As one of Project Playhouse’s frontrunners, Shea Homes applies the company’s core values to never compromising their morals and ethics, and always, “…Do the right thing,” said Rod Plunkett, superintendent, Shea Homes. Plunkett continued, “Being a part of HomeAid and giving back to the communities is something the Shea family believes in.” With the less fortunate in mind and drive to assist HomeAid in their charitable efforts, Shea Homes’ main goal is to raise revenue every year for this cause by putting forth the same energies into their playhouse as they do the luxury communities in which they construct. By combining the inspiration from their own Tuscan-style, luxury community in Newport Beach called Costa Azul, and the classic movie, “A Christmas Story,” Shea Homes received permission from Warner Bros. to replicate a scaleddown version of the movie’s home, complete with a leg lamp, Daisy Red Ryder BB gun and a pink bunny suit. “We wanted a playhouse that would fit and compliment a home in an affluent neighborhood,” Plunkett stated.

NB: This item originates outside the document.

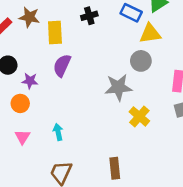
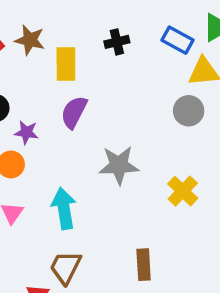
gray star: (118, 87) -> (119, 165), moved
cyan arrow: (58, 132) -> (64, 208), size x1.6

Although these playhouses might be interpreted as a direct reflection of the creator’s style and abilities, it should not be forgotten that the true foundation of this event lies much deeper than what is at the surface. “The more people we can get involved in HomeAid, the more financial resources we will have to help the homeless in our community,” Racunas explained. HomeAid’s Project Playhouse continues to provide a platform for the builder community to come together for a greater cause and reach out to a broader spectrum of individuals that can truly benefit from the combined efforts of an entire industry. “HomeAid is a charity for charities that provides the shelters for a multitude of causes and organizations. We are proud to be able to assist them in their pursuit to assist those needing a doorway to walk through and call home,” said Morenc.